A difficult question to answer! Did anyone ever ask Bellmer this? I don't think there was any sudden catalytic turning point, the interest was always there, but it was after moving to Japan i became more open about it (less ashamed about it) and indulged in it more. As you say, an adult male being attracted to dolls is sure to be regarded as suspect but, of course, i am not looking at dolls in quite the same way as a young girl. Well, perhaps partly i am conscious of how girls relate to dolls and harbour a feminine empathy. But i'll admit my own preoccupation with dolls is largely perverse. I guess i'll also concede that it's a cheat as far as my art is concerned as dolls guarantee some kind of emotional response. The symbolic nature of dolls cannot be ignored. My fascination is multi-levelled. On one level it is simply the visual appeal - that idealised perfect beauty. The sinister aura of dolls, particularly coupled with their inherent innocence as children's toys, another major magnetic attraction. Some other undefinable psychological thing about possession too maybe. If it was easy to put into words i wouldn't have to paint!
 
I imagine your medical obsession is, like some forms of play, a means of confronting what is threatening in a secure environment.  Through your work, you exercise godlike control over the fragile and vulnerable women in your paintings.  You are thus figuratively (albeit temporarily) removed from the role of mortal.  Do your concerns about mortality manifest themselves in other areas of your life or your art?

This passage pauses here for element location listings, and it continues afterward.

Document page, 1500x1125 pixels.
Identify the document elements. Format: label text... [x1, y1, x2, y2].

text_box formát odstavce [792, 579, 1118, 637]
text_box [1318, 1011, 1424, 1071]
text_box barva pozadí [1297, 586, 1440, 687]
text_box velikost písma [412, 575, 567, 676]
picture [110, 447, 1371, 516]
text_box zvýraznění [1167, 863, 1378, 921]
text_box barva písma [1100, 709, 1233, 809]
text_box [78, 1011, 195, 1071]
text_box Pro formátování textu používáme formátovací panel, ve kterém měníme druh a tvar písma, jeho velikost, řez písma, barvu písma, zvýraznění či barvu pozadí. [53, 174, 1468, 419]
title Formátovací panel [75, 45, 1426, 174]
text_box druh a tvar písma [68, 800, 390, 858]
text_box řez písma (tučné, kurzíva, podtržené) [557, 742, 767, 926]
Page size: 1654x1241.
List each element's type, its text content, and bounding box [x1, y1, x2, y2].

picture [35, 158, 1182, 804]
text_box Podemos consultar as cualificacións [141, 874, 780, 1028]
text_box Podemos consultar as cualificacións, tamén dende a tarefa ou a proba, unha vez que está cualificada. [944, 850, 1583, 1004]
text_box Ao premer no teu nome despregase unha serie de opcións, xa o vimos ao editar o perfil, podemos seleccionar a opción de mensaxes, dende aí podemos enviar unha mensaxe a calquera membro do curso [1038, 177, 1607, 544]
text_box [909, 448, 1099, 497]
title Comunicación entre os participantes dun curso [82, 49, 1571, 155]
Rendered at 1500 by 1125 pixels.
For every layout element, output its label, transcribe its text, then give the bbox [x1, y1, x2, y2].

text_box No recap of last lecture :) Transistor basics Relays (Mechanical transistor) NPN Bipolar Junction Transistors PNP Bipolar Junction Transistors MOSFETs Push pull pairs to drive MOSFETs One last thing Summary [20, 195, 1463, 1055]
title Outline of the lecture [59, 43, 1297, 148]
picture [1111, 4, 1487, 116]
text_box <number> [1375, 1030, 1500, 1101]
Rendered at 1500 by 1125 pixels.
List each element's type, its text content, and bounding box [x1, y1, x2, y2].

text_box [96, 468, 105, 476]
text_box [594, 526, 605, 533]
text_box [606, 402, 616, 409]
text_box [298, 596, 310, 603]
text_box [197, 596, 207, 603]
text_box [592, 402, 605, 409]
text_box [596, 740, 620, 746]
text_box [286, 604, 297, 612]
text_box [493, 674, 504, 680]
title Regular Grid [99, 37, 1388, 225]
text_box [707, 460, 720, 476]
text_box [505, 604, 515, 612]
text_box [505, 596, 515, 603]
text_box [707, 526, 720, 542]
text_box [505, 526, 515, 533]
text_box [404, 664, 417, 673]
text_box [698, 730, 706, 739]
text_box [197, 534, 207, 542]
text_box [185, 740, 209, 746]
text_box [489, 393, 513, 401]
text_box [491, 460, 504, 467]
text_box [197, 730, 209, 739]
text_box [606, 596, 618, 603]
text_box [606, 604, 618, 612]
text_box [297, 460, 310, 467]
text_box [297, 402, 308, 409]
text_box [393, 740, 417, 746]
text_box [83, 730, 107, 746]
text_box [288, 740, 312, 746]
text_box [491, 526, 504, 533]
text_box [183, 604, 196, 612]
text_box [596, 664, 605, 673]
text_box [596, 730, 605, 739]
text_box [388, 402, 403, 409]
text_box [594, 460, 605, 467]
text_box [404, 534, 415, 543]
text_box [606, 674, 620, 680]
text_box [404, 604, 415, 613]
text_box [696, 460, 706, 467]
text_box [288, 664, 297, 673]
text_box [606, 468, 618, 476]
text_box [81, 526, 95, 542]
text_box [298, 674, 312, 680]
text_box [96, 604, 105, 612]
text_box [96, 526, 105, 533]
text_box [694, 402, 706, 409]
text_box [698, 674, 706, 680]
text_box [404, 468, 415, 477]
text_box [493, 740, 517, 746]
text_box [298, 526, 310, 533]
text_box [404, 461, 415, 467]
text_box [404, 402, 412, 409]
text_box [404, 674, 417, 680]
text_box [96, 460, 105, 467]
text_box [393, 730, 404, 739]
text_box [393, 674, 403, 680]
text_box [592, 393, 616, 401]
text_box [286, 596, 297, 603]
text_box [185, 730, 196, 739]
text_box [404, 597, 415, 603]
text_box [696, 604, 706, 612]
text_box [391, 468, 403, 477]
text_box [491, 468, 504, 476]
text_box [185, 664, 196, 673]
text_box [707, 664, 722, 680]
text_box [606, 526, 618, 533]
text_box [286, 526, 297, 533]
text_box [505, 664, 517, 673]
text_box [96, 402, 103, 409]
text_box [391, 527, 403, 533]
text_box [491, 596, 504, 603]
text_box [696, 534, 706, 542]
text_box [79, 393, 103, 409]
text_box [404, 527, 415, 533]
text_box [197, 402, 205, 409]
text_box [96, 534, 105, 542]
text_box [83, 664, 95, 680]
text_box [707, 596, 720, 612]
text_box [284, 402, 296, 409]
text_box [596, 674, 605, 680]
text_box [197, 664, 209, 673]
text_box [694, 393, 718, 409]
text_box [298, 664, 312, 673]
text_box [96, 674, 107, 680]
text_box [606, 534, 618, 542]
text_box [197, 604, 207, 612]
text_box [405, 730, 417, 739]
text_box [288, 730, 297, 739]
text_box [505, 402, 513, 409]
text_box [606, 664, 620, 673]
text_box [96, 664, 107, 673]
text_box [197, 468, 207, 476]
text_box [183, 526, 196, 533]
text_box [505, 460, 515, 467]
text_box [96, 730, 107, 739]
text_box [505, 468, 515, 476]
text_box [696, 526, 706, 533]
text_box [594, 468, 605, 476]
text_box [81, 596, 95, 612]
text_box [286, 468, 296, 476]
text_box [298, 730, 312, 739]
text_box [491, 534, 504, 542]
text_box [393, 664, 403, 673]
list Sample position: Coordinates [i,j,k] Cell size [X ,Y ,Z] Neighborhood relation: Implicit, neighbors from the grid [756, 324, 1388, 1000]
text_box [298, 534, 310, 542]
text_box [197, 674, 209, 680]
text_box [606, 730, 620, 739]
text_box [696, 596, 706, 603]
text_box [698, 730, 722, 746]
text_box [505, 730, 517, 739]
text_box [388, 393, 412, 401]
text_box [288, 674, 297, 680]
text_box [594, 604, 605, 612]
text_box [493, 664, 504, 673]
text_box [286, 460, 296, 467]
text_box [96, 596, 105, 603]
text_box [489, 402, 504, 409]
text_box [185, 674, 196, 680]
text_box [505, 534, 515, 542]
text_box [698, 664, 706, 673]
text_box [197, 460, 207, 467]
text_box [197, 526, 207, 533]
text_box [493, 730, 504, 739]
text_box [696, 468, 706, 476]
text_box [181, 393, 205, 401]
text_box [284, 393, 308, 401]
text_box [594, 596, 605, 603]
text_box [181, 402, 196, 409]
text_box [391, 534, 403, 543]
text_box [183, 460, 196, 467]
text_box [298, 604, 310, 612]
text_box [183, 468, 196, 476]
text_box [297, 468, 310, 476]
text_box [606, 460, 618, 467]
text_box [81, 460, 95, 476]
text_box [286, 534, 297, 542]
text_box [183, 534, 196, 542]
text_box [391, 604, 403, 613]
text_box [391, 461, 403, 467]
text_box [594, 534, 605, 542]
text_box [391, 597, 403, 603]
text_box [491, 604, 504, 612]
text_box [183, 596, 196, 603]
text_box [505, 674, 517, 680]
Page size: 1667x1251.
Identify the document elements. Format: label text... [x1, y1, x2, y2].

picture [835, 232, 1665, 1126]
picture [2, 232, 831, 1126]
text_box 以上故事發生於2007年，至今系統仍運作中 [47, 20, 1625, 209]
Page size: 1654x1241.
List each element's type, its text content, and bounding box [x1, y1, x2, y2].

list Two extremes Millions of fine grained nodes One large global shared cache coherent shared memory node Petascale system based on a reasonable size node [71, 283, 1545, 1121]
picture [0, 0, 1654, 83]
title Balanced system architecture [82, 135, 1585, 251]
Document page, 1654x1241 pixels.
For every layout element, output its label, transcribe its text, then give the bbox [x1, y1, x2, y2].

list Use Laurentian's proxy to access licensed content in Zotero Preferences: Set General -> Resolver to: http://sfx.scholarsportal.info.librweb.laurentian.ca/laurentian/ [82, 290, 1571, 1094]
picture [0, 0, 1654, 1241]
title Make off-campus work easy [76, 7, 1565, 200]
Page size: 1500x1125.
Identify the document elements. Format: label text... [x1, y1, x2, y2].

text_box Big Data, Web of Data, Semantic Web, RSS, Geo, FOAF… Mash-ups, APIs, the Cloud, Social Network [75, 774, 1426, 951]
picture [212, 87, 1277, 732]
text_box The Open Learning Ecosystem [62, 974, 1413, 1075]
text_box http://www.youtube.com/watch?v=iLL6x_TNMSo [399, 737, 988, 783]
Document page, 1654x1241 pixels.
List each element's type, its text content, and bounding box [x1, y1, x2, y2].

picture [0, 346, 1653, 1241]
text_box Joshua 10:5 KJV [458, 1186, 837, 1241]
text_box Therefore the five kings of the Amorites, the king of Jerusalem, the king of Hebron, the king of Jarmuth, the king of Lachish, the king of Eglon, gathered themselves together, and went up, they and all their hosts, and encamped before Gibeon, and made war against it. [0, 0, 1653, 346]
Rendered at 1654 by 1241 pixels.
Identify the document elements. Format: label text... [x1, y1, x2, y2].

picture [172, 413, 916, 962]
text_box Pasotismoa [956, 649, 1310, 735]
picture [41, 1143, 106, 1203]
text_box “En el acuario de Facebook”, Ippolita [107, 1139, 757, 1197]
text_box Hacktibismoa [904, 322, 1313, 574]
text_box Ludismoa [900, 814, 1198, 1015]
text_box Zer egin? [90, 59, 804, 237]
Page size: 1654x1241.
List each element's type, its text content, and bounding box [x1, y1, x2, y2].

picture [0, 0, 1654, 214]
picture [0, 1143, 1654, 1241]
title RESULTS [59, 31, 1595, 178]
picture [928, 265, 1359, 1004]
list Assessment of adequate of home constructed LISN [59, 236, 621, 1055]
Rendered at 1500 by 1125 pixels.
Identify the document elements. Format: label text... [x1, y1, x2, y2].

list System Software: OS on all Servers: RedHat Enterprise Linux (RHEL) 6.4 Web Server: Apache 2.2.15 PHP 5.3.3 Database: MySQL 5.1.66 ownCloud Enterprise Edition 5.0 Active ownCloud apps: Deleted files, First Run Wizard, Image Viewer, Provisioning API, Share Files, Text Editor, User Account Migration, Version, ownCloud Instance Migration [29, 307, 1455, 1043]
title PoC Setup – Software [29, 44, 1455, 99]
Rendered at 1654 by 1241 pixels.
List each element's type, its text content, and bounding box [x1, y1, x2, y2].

Living in Tokyo with frequent earthquakes you are constantly reminded of your own mortality. It's something i actually want to avoid facing. I'm weak. So i'm not completely convinced my own art is an admirable head-on confrontation with fears and insecurities. Not a conscious one anyway. Producing art does make me feel more powerful though. Art definitely is a wondrous detached immortal realm you can escape to, hide in and play god in. I'll gingerly fetishise fears, aestheticise anxieties and otherwise manipulate things while the euphoria lasts. But i'm all too aware that once exposed to the real world it's quickly contestable and destructible. I can fully understand why Darger didn't show anyone what he was up to. We don't need to question his sanity. I think, shamefully, i lack the courage and am too shy to fully exploit the power and 'freedom' that art allows. Despite all evidence to the contrary, i like to feel safe. I'm a baby.